Nanostructured Gold Platforms for Attogram-Precision Cardiolipin Quantification

Abstract

An ultra-sensitive electrochemical immunosensor is presented for the precise quantification of cardiolipin, a key biomarker of mitochondrial dysfunction and cardiovascular pathologies. This innovative platform utilizes two distinct gold nanostructures, nanorods and nanodendrites, within the sensing electrode to achieve exceptional sensitivity and selectivity. These nanostructures were synthesized through a sequential process involving physical vapor deposition of an ultrathin gold film, thermal annealing to nucleate gold seeds, and precision electrochemical deposition, enabling controlled growth on fluorine-doped tin oxide (FTO) substrates. This template-free strategy, optimized through systematic parameter refinement, ensures high reproducibility and electrochemical efficiency.

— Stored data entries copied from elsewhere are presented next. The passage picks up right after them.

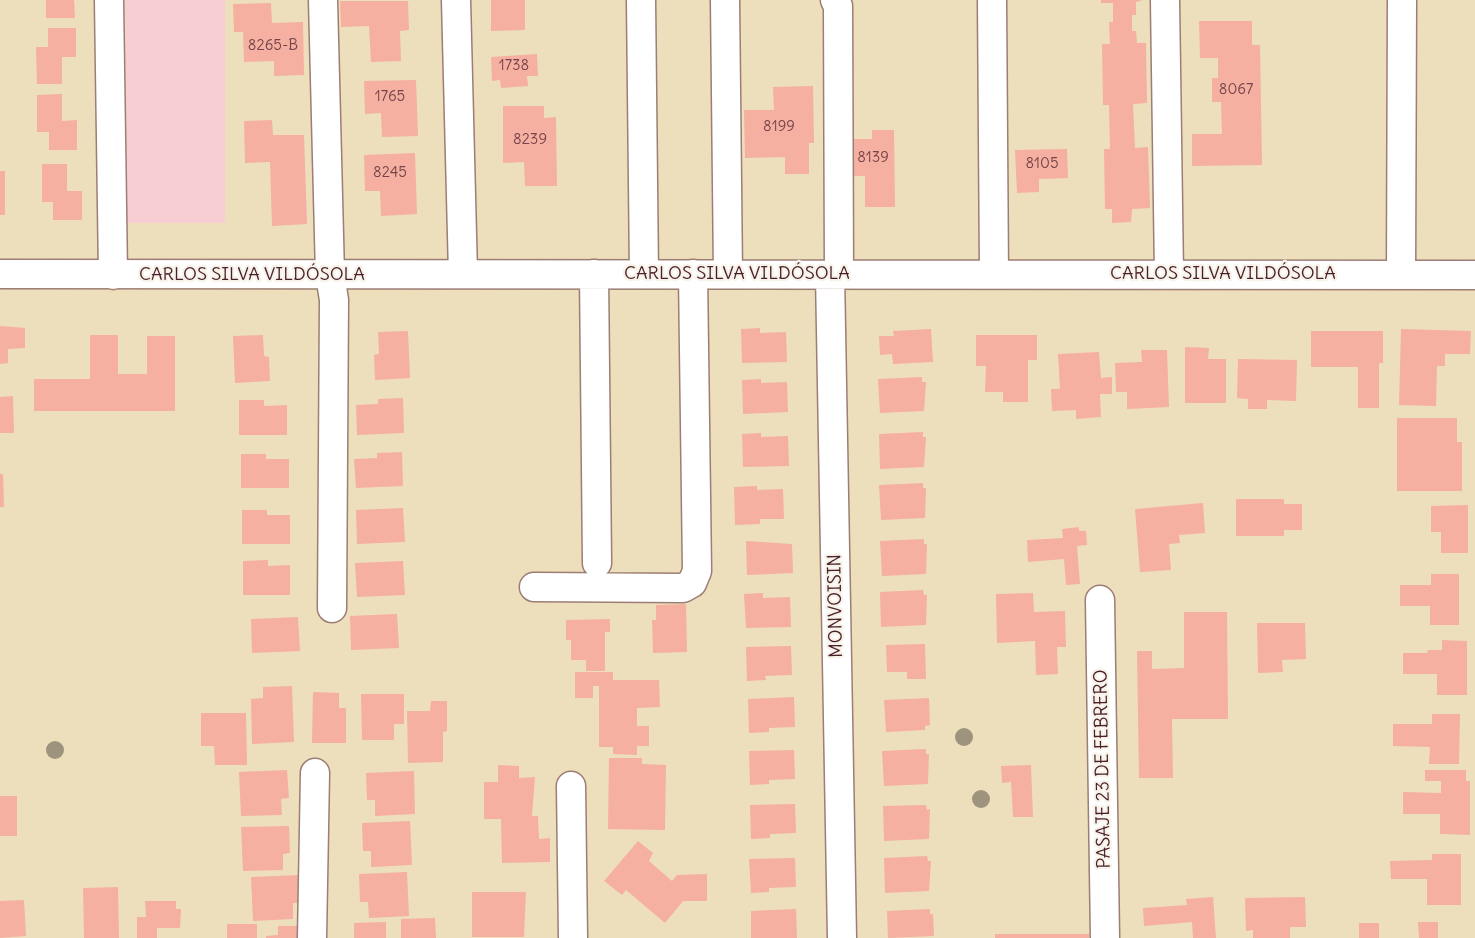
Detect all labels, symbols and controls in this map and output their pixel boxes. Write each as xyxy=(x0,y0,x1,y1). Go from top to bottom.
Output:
house number: 8265-B xyxy=(248,37,298,55)
house number: 1738 xyxy=(499,57,529,75)
house number: 8067 xyxy=(1219,81,1253,99)
house number: 1765 xyxy=(375,88,405,106)
house number: 8199 xyxy=(763,118,795,136)
house number: 8239 xyxy=(513,131,547,149)
house number: 8139 xyxy=(857,149,889,167)
house number: 8105 xyxy=(1025,155,1059,173)
house number: 8245 xyxy=(373,164,407,182)
street label: CARLOS SILVA VILDÓSOLA xyxy=(624,263,850,285)
street label: CARLOS SILVA VILDÓSOLA xyxy=(1110,263,1336,285)
street label: CARLOS SILVA VILDÓSOLA xyxy=(139,264,365,286)
street label: MONVOISIN xyxy=(824,554,848,658)
street label: PASAJE 23 DE FEBRERO xyxy=(1090,669,1116,869)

Unlike conventional colloidal synthesis methods that rely on seed-mediated growth and extensive surfactant usage, our template-free electrochemical approach offers a simpler, more reproducible, and surfactant-reduced route for fabricating well-controlled gold nanostructures suitable for biocompatible sensing platforms. Morphological, structural, and surface characterizations of the nanostructures were performed using field emission scanning electron microscopy, X-ray diffraction, and contact angle measurements, confirming well-defined growth and controlled surface wettability. Electrochemical analyses, including cyclic voltammetry and electrochemical impedance spectroscopy, further revealed enhanced electron transfer and reduced interfacial resistance, verifying their suitability for sensitive biosensing applications. Functionalization with anti-cardiolipin antibodies ensures high specificity. Electrochemical measurements reveal a dynamic linear range (1 ag/mL to 0.1 pg/mL) and detection limits of 0.19 ag/mL (nanorods) and 0.51 ag/mL (nanodendrites). Nanorods demonstrate superior charge transfer, lower impedance, and greater accessibility, positioning this scalable platform as a paradigm shift for lipidomic profiling and advanced diagnostics in precision medicine.